Алиция была совершенно противоположного мнения: чужой человек или нет — ему это больше нужно, поэтому элементарная справедливость требует отдать ему, а ребенок пусть помолчит в тряпочку.
Воспитанная в духе эгоизма и эгоцентризма, именно от Алиции я научилась думать о других. Мы с ней были знакомы лет сорок пять, за это время даже законченный кретин что-нибудь понял. В своем страшном беспорядке, незаслуженно охаянном другими, Алиция хранила вещи, совершенно ненужные ей самой. Но они могли пригодиться другим! Я не единственная, кто получил от нее вещи, совершенно бесценные для меня, но не нужные Алиции: мотки красной шерсти на коврики-килимы.
— Вот видишь, — попеняла она мне тогда. — Все крутом нудят: да на что тебе это, да на что, выброси, мол… А ведь кому-то это может пригодиться. Так зачем же выбрасывать?
Мысль об этих других, которым что-то может пригодиться, я поняла, хотя до конца жизни Алиции считала, что она слишком далеко заходит. Отдает больше, чем может себе позволить. Мне она тоже отдавала всю себя до капли, и поэтому позднее, не сразу, я всеми силами, исподтишка старалась хоть как-нибудь ей эту доброту компенсировать, только чтобы она этого не заметила. Я знаю, что она не заметила. Она была простодушна.

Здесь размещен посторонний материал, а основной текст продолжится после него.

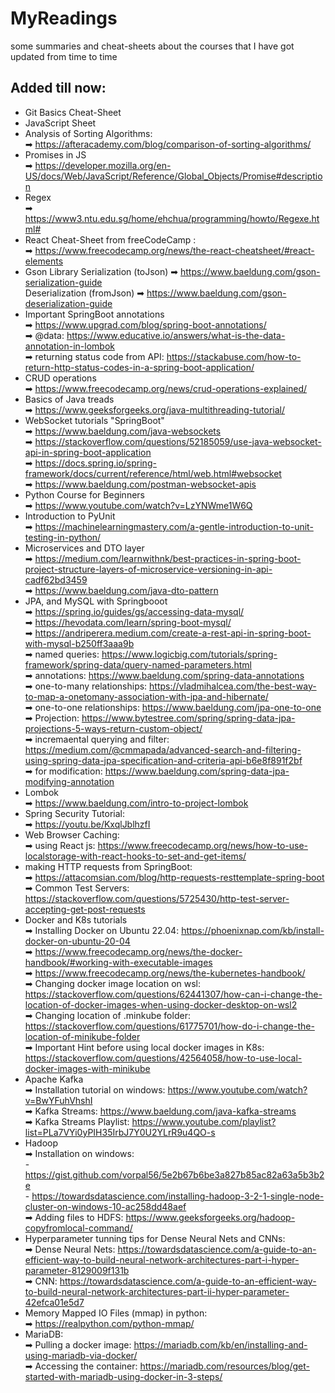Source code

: # MyReadings
some summaries and cheat-sheets about the courses that I have got updated from time to time 
## Added till now:
 * Git Basics Cheat-Sheet
 * JavaScript Sheet
 * Analysis of Sorting Algorithms: </br>
   ➡ https://afteracademy.com/blog/comparison-of-sorting-algorithms/
 * Promises in JS </br>
   ➡ https://developer.mozilla.org/en-US/docs/Web/JavaScript/Reference/Global_Objects/Promise#description
 * Regex </br>
   ➡ https://www3.ntu.edu.sg/home/ehchua/programming/howto/Regexe.html#
 * React Cheat-Sheet from freeCodeCamp : </br>
   ➡ https://www.freecodecamp.org/news/the-react-cheatsheet/#react-elements
 * Gson Library
   Serialization (toJson) ➡ https://www.baeldung.com/gson-serialization-guide </br>
   Deserialization (fromJson) ➡ https://www.baeldung.com/gson-deserialization-guide
 * Important SpringBoot annotations</br>
   ➡ https://www.upgrad.com/blog/spring-boot-annotations/ </br>
   ➡ @data: https://www.educative.io/answers/what-is-the-data-annotation-in-lombok </br>
   ➡ returning status code from API: https://stackabuse.com/how-to-return-http-status-codes-in-a-spring-boot-application/ </br>
 * CRUD operations </br>
   ➡ https://www.freecodecamp.org/news/crud-operations-explained/
 * Basics of Java treads </br>
   ➡ https://www.geeksforgeeks.org/java-multithreading-tutorial/
 * WebSocket tutorials "SpringBoot" </br>
    ➡ https://www.baeldung.com/java-websockets </br>
    ➡ https://stackoverflow.com/questions/52185059/use-java-websocket-api-in-spring-boot-application </br>
    ➡ https://docs.spring.io/spring-framework/docs/current/reference/html/web.html#websocket </br>
    ➡ https://www.baeldung.com/postman-websocket-apis </br>
 * Python Course for Beginners </br>
   ➡ https://www.youtube.com/watch?v=LzYNWme1W6Q
 * Introduction to PyUnit </br>
   ➡ https://machinelearningmastery.com/a-gentle-introduction-to-unit-testing-in-python/
 * Microservices and DTO layer </br>
   ➡ https://medium.com/learnwithnk/best-practices-in-spring-boot-project-structure-layers-of-microservice-versioning-in-api-cadf62bd3459 </br>
   ➡ https://www.baeldung.com/java-dto-pattern </br>
 * JPA, and MySQL with Springbooot </br>
   ➡ https://spring.io/guides/gs/accessing-data-mysql/ </br>
   ➡ https://hevodata.com/learn/spring-boot-mysql/ </br>
   ➡ https://andriperera.medium.com/create-a-rest-api-in-spring-boot-with-mysql-b250ff3aaa9b </br>
   ➡ named queries: https://www.logicbig.com/tutorials/spring-framework/spring-data/query-named-parameters.html </br>
   ➡ annotations: https://www.baeldung.com/spring-data-annotations </br>
   ➡ one-to-many relationships: https://vladmihalcea.com/the-best-way-to-map-a-onetomany-association-with-jpa-and-hibernate/ </br>
   ➡ one-to-one relationships: https://www.baeldung.com/jpa-one-to-one </br>
   ➡ Projection: https://www.bytestree.com/spring/spring-data-jpa-projections-5-ways-return-custom-object/  </br>
   ➡ incremaental querying and filter: https://medium.com/@cmmapada/advanced-search-and-filtering-using-spring-data-jpa-specification-and-criteria-api-b6e8f891f2bf </br>
   ➡ for modification: https://www.baeldung.com/spring-data-jpa-modifying-annotation
* Lombok </br>
   ➡ https://www.baeldung.com/intro-to-project-lombok
* Spring Security Tutorial: </br>
   ➡ https://youtu.be/KxqlJblhzfI
* Web Browser Caching: </br>
   ➡ using React js: https://www.freecodecamp.org/news/how-to-use-localstorage-with-react-hooks-to-set-and-get-items/
* making HTTP requests from SpringBoot: </br>
   ➡ https://attacomsian.com/blog/http-requests-resttemplate-spring-boot </br>
   ➡ Common Test Servers: https://stackoverflow.com/questions/5725430/http-test-server-accepting-get-post-requests
* Docker and K8s tutorials</br>
   ➡ Installing Docker on Ubuntu 22.04: https://phoenixnap.com/kb/install-docker-on-ubuntu-20-04</br>
   ➡ https://www.freecodecamp.org/news/the-docker-handbook/#working-with-executable-images</br>
   ➡ https://www.freecodecamp.org/news/the-kubernetes-handbook/</br>
   ➡ Changing docker image location on wsl: https://stackoverflow.com/questions/62441307/how-can-i-change-the-location-of-docker-images-when-using-docker-desktop-on-wsl2</br>
   ➡ Changing location of .minkube folder: https://stackoverflow.com/questions/61775701/how-do-i-change-the-location-of-minikube-folder </br>
   ➡ Important Hint before using local docker images in K8s: https://stackoverflow.com/questions/42564058/how-to-use-local-docker-images-with-minikube </br>
* Apache Kafka</br>
   ➡ Installation tutorial on windows: https://www.youtube.com/watch?v=BwYFuhVhshI</br>
   ➡ Kafka Streams: https://www.baeldung.com/java-kafka-streams</br>
   ➡ Kafka Streams Playlist: https://www.youtube.com/playlist?list=PLa7VYi0yPIH35IrbJ7Y0U2YLrR9u4QO-s </br>
* Hadoop </br>
   ➡ Installation on windows: </br>
           - https://gist.github.com/vorpal56/5e2b67b6be3a827b85ac82a63a5b3b2e </br>
           - https://towardsdatascience.com/installing-hadoop-3-2-1-single-node-cluster-on-windows-10-ac258dd48aef </br>
   ➡ Adding files to HDFS: https://www.geeksforgeeks.org/hadoop-copyfromlocal-command/
* Hyperparameter tunning tips for Dense Neural Nets and CNNs: </br>
   ➡ Dense Neural Nets: https://towardsdatascience.com/a-guide-to-an-efficient-way-to-build-neural-network-architectures-part-i-hyper-parameter-8129009f131b </br>
   ➡ CNN: https://towardsdatascience.com/a-guide-to-an-efficient-way-to-build-neural-network-architectures-part-ii-hyper-parameter-42efca01e5d7 </br>
* Memory Mapped IO Files (mmap) in python: </br>
   ➡ https://realpython.com/python-mmap/ </br>
* MariaDB: </br>
  ➡ Pulling a docker image: https://mariadb.com/kb/en/installing-and-using-mariadb-via-docker/ </br>
  ➡ Accessing the container: https://mariadb.com/resources/blog/get-started-with-mariadb-using-docker-in-3-steps/ </br>
    
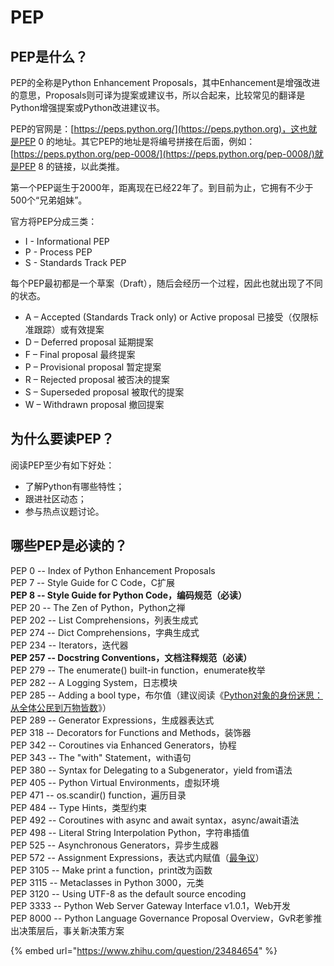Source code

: # PEP

## PEP是什么？

PEP的全称是Python Enhancement Proposals，其中Enhancement是增强改进的意思，Proposals则可译为提案或建议书，所以合起来，比较常见的翻译是Python增强提案或Python改进建议书。

PEP的官网是：[https://peps.python.org/](https://peps.python.org)，这也就是PEP 0 的地址。其它PEP的地址是将编号拼接在后面，例如：[https://peps.python.org/pep-0008/](https://peps.python.org/pep-0008/)就是PEP 8 的链接，以此类推。

第一个PEP诞生于2000年，距离现在已经22年了。到目前为止，它拥有不少于500个“兄弟姐妹”。

官方将PEP分成三类：

* I - Informational PEP
* P - Process PEP
* S - Standards Track PEP

每个PEP最初都是一个草案（Draft），随后会经历一个过程，因此也就出现了不同的状态。

* A – Accepted (Standards Track only) or Active proposal 已接受（仅限标准跟踪）或有效提案
* D – Deferred proposal 延期提案
* F – Final proposal 最终提案
* P – Provisional proposal 暂定提案
* R – Rejected proposal 被否决的提案
* S – Superseded proposal 被取代的提案
* W – Withdrawn proposal 撤回提案

## 为什么要读PEP？

阅读PEP至少有如下好处：

* 了解Python有哪些特性；
* 跟进社区动态；
* 参与热点议题讨论。

## 哪些PEP是必读的？

PEP 0 -- Index of Python Enhancement Proposals\
PEP 7 -- Style Guide for C Code，C扩展\
**PEP 8 -- Style Guide for Python Code，编码规范（必读）**\
PEP 20 -- The Zen of Python，Python之禅\
PEP 202 -- List Comprehensions，列表生成式\
PEP 274 -- Dict Comprehensions，字典生成式\
PEP 234 -- Iterators，迭代器\
**PEP 257 -- Docstring Conventions，文档注释规范（必读）**\
PEP 279 -- The enumerate() built-in function，enumerate枚举\
PEP 282 -- A Logging System，日志模块\
PEP 285 -- Adding a bool type，布尔值（建议阅读《[Python对象的身份迷思：从全体公民到万物皆数](http://mp.weixin.qq.com/s?\_\_biz=MzAxMjUyNDQ5OA==\&mid=2653557761\&idx=2\&sn=527d45b669b2c7e95220151a3371f628\&chksm=806e3abcb719b3aa2d5a9b959356ec94f761cbdf4f2bd959fe4c3623aee309594ae317c46913\&scene=21#wechat\_redirect)》）\
PEP 289 -- Generator Expressions，生成器表达式\
PEP 318 -- Decorators for Functions and Methods，装饰器\
PEP 342 -- Coroutines via Enhanced Generators，协程\
PEP 343 -- The "with" Statement，with语句\
PEP 380 -- Syntax for Delegating to a Subgenerator，yield from语法\
PEP 405 -- Python Virtual Environments，虚拟环境\
PEP 471 -- os.scandir() function，遍历目录\
PEP 484 -- Type Hints，类型约束\
PEP 492 -- Coroutines with async and await syntax，async/await语法\
PEP 498 -- Literal String Interpolation Python，字符串插值\
PEP 525 -- Asynchronous Generators，异步生成器\
PEP 572 -- Assignment Expressions，表达式内赋值（[最争议](https://www.zhihu.com/question/274823057)）\
PEP 3105 -- Make print a function，print改为函数\
PEP 3115 -- Metaclasses in Python 3000，元类\
PEP 3120 -- Using UTF-8 as the default source encoding\
PEP 3333 -- Python Web Server Gateway Interface v1.0.1，Web开发\
PEP 8000 -- Python Language Governance Proposal Overview，GvR老爹推出决策层后，事关新决策方案

{% embed url="https://www.zhihu.com/question/23484654" %}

Все знали, что Алиция собственные дела скандально пускает на самотек, зато чужие решает с блеском. Про свои дела она забывала, или ей просто не хотелось возиться. Для других у нее всегда находились и время, и память, и силы. На нее можно было рассчитывать «при любой погоде». Если кому-то нужна была помощь, она мчалась впереди паровоза, даже если эта помощь была во вред ей самой.

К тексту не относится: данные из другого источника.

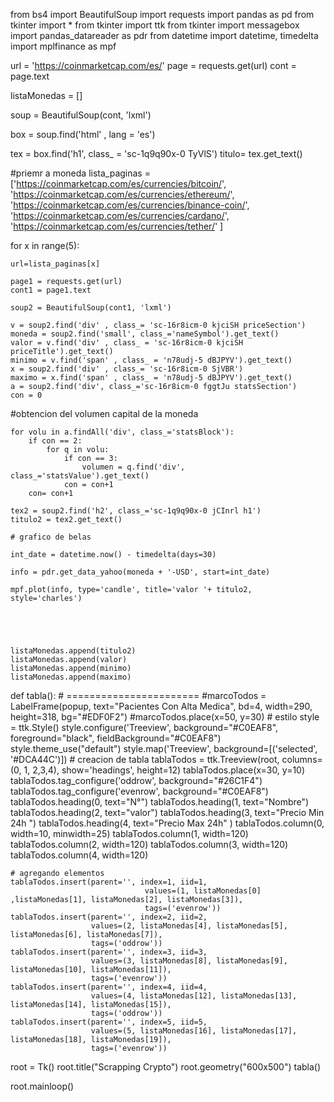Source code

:from bs4 import BeautifulSoup
import requests
import  pandas as pd
from tkinter import *
from tkinter import ttk
from tkinter import messagebox
import pandas_datareader as pdr
from datetime import datetime, timedelta
import mplfinance as mpf

url = 'https://coinmarketcap.com/es/'
page = requests.get(url)
cont = page.text

listaMonedas = []

soup = BeautifulSoup(cont, 'lxml')

box = soup.find('html' , lang = 'es')

tex = box.find('h1', class_ = 'sc-1q9q90x-0 TyVlS')
titulo= tex.get_text()

#priemr a moneda
lista_paginas = ['https://coinmarketcap.com/es/currencies/bitcoin/',
 'https://coinmarketcap.com/es/currencies/ethereum/',
 'https://coinmarketcap.com/es/currencies/binance-coin/',
'https://coinmarketcap.com/es/currencies/cardano/',
'https://coinmarketcap.com/es/currencies/tether/' ]

for x in range(5):

    url=lista_paginas[x]

    page1 = requests.get(url)
    cont1 = page1.text

    soup2 = BeautifulSoup(cont1, 'lxml')

    v = soup2.find('div' , class_= 'sc-16r8icm-0 kjciSH priceSection')
    moneda = soup2.find('small', class_='nameSymbol').get_text()
    valor = v.find('div' , class_ = 'sc-16r8icm-0 kjciSH priceTitle').get_text()
    minimo = v.find('span' , class_ = 'n78udj-5 dBJPYV').get_text()
    x = soup2.find('div' , class_= 'sc-16r8icm-0 SjVBR')
    maximo = x.find('span' , class_ = 'n78udj-5 dBJPYV').get_text()
    a = soup2.find('div', class_='sc-16r8icm-0 fggtJu statsSection')
    con = 0

#obtencion del volumen capital de la moneda

    for volu in a.findAll('div', class_='statsBlock'):
        if con == 2:
            for q in volu:
                if con == 3:
                    volumen = q.find('div', class_='statsValue').get_text()
                con = con+1
        con= con+1

    tex2 = soup2.find('h2', class_='sc-1q9q90x-0 jCInrl h1')
    titulo2 = tex2.get_text()

    # grafico de belas

    int_date = datetime.now() - timedelta(days=30)

    info = pdr.get_data_yahoo(moneda + '-USD', start=int_date)

    mpf.plot(info, type='candle', title='valor '+ titulo2, style='charles')





    listaMonedas.append(titulo2)
    listaMonedas.append(valor)
    listaMonedas.append(minimo)
    listaMonedas.append(maximo)

def tabla():
    # =======================
    #marcoTodos = LabelFrame(popup, text="Pacientes Con Alta Medica", bd=4, width=290, height=318, bg="#EDF0F2")
    #marcoTodos.place(x=50, y=30)
    # estilo
    style = ttk.Style()
    style.configure('Treeview', background="#C0EAF8", foreground="black", fieldBackground="#C0EAF8")
    style.theme_use("default")
    style.map('Treeview', background=[('selected', '#DCA44C')])
    # creacion de tabla
    tablaTodos = ttk.Treeview(root, columns=(0, 1, 2,3,4), show='headings', height=12)
    tablaTodos.place(x=30, y=10)
    tablaTodos.tag_configure('oddrow', background="#26C1F4")
    tablaTodos.tag_configure('evenrow', background="#C0EAF8")
    tablaTodos.heading(0, text="N°")
    tablaTodos.heading(1, text="Nombre")
    tablaTodos.heading(2, text="valor")
    tablaTodos.heading(3, text="Precio Min 24h ")
    tablaTodos.heading(4, text="Precio Max 24h" )
    tablaTodos.column(0, width=10, minwidth=25)
    tablaTodos.column(1, width=120)
    tablaTodos.column(2, width=120)
    tablaTodos.column(3, width=120)
    tablaTodos.column(4, width=120)

    # agregando elementos
    tablaTodos.insert(parent='', index=1, iid=1,
                                  values=(1, listaMonedas[0] ,listaMonedas[1], listaMonedas[2], listaMonedas[3]),
                                  tags=('evenrow'))
    tablaTodos.insert(parent='', index=2, iid=2,
                      values=(2, listaMonedas[4], listaMonedas[5], listaMonedas[6], listaMonedas[7]),
                      tags=('oddrow'))
    tablaTodos.insert(parent='', index=3, iid=3,
                      values=(3, listaMonedas[8], listaMonedas[9], listaMonedas[10], listaMonedas[11]),
                      tags=('evenrow'))
    tablaTodos.insert(parent='', index=4, iid=4,
                      values=(4, listaMonedas[12], listaMonedas[13], listaMonedas[14], listaMonedas[15]),
                      tags=('oddrow'))
    tablaTodos.insert(parent='', index=5, iid=5,
                      values=(5, listaMonedas[16], listaMonedas[17], listaMonedas[18], listaMonedas[19]),
                      tags=('evenrow'))









root = Tk()
root.title("Scrapping Crypto")
root.geometry("600x500")
tabla()




root.mainloop()
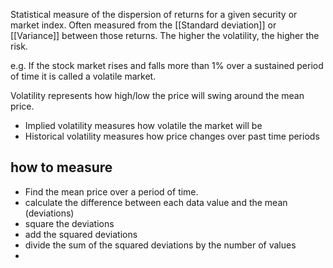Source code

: Statistical measure of the dispersion of returns for a given security or market index. Often measured from the [[Standard deviation]] or [[Variance]] between those returns. The higher the volatility, the higher the risk.

e.g. If the stock market rises and falls more than 1% over a sustained period of time it is called a volatile market.

Volatility represents how high/low the price will swing around the mean price.

- Implied volatility measures how volatile the market will be
- Historical volatility measures how price changes over past time periods

## how to measure
- Find the mean price over a period of time.
- calculate the difference between each data value and the mean (deviations)
- square the deviations
- add the squared deviations
- divide the sum of the squared deviations by the number of values
- 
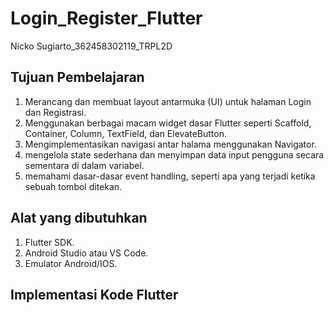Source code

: # Login_Register_Flutter

Nicko Sugiarto_362458302119_TRPL2D
## Tujuan Pembelajaran
1. Merancang dan membuat layout antarmuka (UI) untuk halaman Login dan Registrasi.
2. Menggunakan berbagai macam widget dasar Flutter seperti Scaffold, Container, Column, TextField, dan ElevateButton.
3. Mengimplementasikan navigasi antar halama menggunakan Navigator.
4. mengelola state sederhana dan menyimpan data input pengguna secara sementara di dalam variabel.
5. memahami dasar-dasar event handling, seperti apa yang terjadi ketika sebuah tombol ditekan.

## Alat yang dibutuhkan
1. Flutter SDK.
2. Android Studio atau VS Code.
3. Emulator Android/IOS.

## Implementasi Kode Flutter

А вот человеческую глупость она никак не могла понять. И тысячу раз погорела на этой самой глупости. Но она не понимала самого этого явления. Я ей много раз пыталась втолковать, что она никогда не угадает, каким местом думал очередной идиот, потому что он вообще ничего не думал. Умного человека можно «просчитать», дурака же никогда. Это до Алиции не доходило.
Каждый раз, столкнувшись с глупостью, она бывала глубоко изумлена. Всякий раз чья-то глупость приносила ей то моральный, то материальный ущерб. Она никогда не делала поправку на глупость, не принимала ее к сведению априори. Похоже, просто не соглашалась признавать существование такого понятия.
Она удивительно владела своими чувствами, подчинив их разуму. Давно миновали те времена, когда она решила убежать с Зенеком, которого я в романе «Всё красное» обозвала Эдеком. Ее мать очень плохо к нему относилась, потому что он был обыкновенным пьяницей. А к побегу Алиция со всей серьезностью готовилась, уложив в багаж подушку и консервный нож. Возлюбленного она ждала у окна с багажом под рукой, но возлюбленный не пришел, поскольку надрался в хлам и о романтических чувствах забыл. Алиция потом рассказывала мне эту историю, плача и смеясь.